• [TASK LIST]
1. Can you turn the paragraph in the DesignByThem passage that begins "That is the starting point" into a short bulleted list that keeps its main facts?
2. In the DesignByThem passage, what topics does the sentence beginning "The conversation gets into" list before the words "and why"?
3. Carry the DesignByThem passage forward, starting right after its last sentence.

Sarah Gibson & Nicholas Karlovasitis leave uni, cram a fledgling furniture brand into a Newtown flat, and decide they are going to export Australian design to the world.

That is the starting point for DesignByThem. In this episode we unpack how fifteen years later, they’re actually pulling it off. We talk about building a design brand from a tiny local market, backing Australian designers with real royalties, and choosing factories around the world without losing the integrity of the work.

The conversation gets into IP, copies, pricing, cashflow, and why treating business as a design problem changed everything for them. If you care about turning design from a side project into a viable brand, this one is worth your time.

On why design keeps us coming back…

Nick: I initially got into design because I was fascinated by industrial design. I remember wanting to do it from year seven after reading an article about the industrial design movement and how it grew from a desire to make the beautiful, expensive objects of the craft movement accessible to more people. The idea of a career built around making beautiful things available, not just necessities, really captivated me.

• [RECORDS]
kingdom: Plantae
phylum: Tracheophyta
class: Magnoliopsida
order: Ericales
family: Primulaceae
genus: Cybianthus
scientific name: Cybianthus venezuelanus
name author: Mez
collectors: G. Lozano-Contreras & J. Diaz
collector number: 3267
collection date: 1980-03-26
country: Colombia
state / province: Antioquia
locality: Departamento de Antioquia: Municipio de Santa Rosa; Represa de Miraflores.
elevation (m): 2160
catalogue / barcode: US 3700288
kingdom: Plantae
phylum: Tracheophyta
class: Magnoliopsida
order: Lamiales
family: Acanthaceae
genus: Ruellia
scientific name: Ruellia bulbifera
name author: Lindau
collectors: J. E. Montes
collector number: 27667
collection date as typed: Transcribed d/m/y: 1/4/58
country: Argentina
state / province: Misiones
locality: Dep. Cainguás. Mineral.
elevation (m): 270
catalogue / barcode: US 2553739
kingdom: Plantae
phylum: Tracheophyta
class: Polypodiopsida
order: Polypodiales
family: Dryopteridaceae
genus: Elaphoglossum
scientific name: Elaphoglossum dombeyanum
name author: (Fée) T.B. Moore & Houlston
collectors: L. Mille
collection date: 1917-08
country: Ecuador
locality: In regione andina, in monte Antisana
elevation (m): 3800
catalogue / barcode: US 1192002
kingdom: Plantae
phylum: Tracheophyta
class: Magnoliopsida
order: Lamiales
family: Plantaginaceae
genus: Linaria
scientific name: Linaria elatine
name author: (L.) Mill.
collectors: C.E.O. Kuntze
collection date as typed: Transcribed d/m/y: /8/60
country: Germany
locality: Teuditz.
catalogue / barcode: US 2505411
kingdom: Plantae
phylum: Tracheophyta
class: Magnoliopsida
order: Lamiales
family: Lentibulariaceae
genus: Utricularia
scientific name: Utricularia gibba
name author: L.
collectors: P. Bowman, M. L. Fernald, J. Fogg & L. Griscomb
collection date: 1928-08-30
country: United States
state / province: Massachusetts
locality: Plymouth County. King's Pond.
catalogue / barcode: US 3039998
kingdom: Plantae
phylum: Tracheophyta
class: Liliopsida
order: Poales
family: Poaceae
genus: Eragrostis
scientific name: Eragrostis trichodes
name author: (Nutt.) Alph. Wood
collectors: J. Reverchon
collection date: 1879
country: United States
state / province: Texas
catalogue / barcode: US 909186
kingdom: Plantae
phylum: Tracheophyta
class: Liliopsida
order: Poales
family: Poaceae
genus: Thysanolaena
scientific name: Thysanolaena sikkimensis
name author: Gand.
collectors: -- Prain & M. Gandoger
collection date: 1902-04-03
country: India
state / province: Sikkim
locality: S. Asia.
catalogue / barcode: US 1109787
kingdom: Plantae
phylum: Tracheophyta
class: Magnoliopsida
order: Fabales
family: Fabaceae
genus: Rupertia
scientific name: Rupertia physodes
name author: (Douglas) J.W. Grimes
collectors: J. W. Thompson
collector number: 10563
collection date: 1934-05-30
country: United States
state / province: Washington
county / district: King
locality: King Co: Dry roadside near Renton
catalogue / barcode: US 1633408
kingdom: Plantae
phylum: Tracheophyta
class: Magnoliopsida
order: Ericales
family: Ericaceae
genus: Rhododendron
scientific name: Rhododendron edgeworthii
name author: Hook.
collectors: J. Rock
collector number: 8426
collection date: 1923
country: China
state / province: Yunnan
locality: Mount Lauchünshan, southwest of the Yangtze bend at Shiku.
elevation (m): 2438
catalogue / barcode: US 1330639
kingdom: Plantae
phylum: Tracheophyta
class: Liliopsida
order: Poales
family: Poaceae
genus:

• [RESULTS FOR THE EXERCISE]
1.
- This is the starting point for DesignByThem.
- The episode looks at how, fifteen years later, they're actually pulling it off.
- Topics discussed:
  - building a design brand from a tiny local market
  - backing Australian designers with real royalties
  - choosing factories around the world without losing the integrity of the work

2. IP, copies, pricing, cashflow

3.
What keeps me coming back now is the ability to reinterpret objects and recreate things. It feels like a privilege compared to a very structured job. Design constantly changes. You put a product into the world and you never really know which ones will land and which ones will not. That problem solving aspect, aiming for something that resonates and that people intuitively like, is addictive.

Sarah: The satisfaction comes when a product succeeds, not just for us, but for our team and the designers we work with. That shared success is a big driver. There are many other reasons, but we are also simply in too deep. We are not coming out now.

On childhood Lego and pulling things apart…

Nick: My parents always said I was fascinated with how things worked. I was constantly given a toy, immediately disassembling it and then putting it back together. That was a big part of my childhood.

I think designers like to understand how things work or to influence how they work. There is a streak of idealism in most of us because we are always trying to improve things. The status quo is rarely satisfying. Lego, pulling things apart and reassembling them, seeing how things work, all fed into how I think as a designer.

On coming in from architecture and floor plans…

Sarah: I came into design more from the architecture side. I was always drawing and I still love a floor plan. I can draw floor plans for hours. I am not an architect, but I love the thought process of making things function and fit.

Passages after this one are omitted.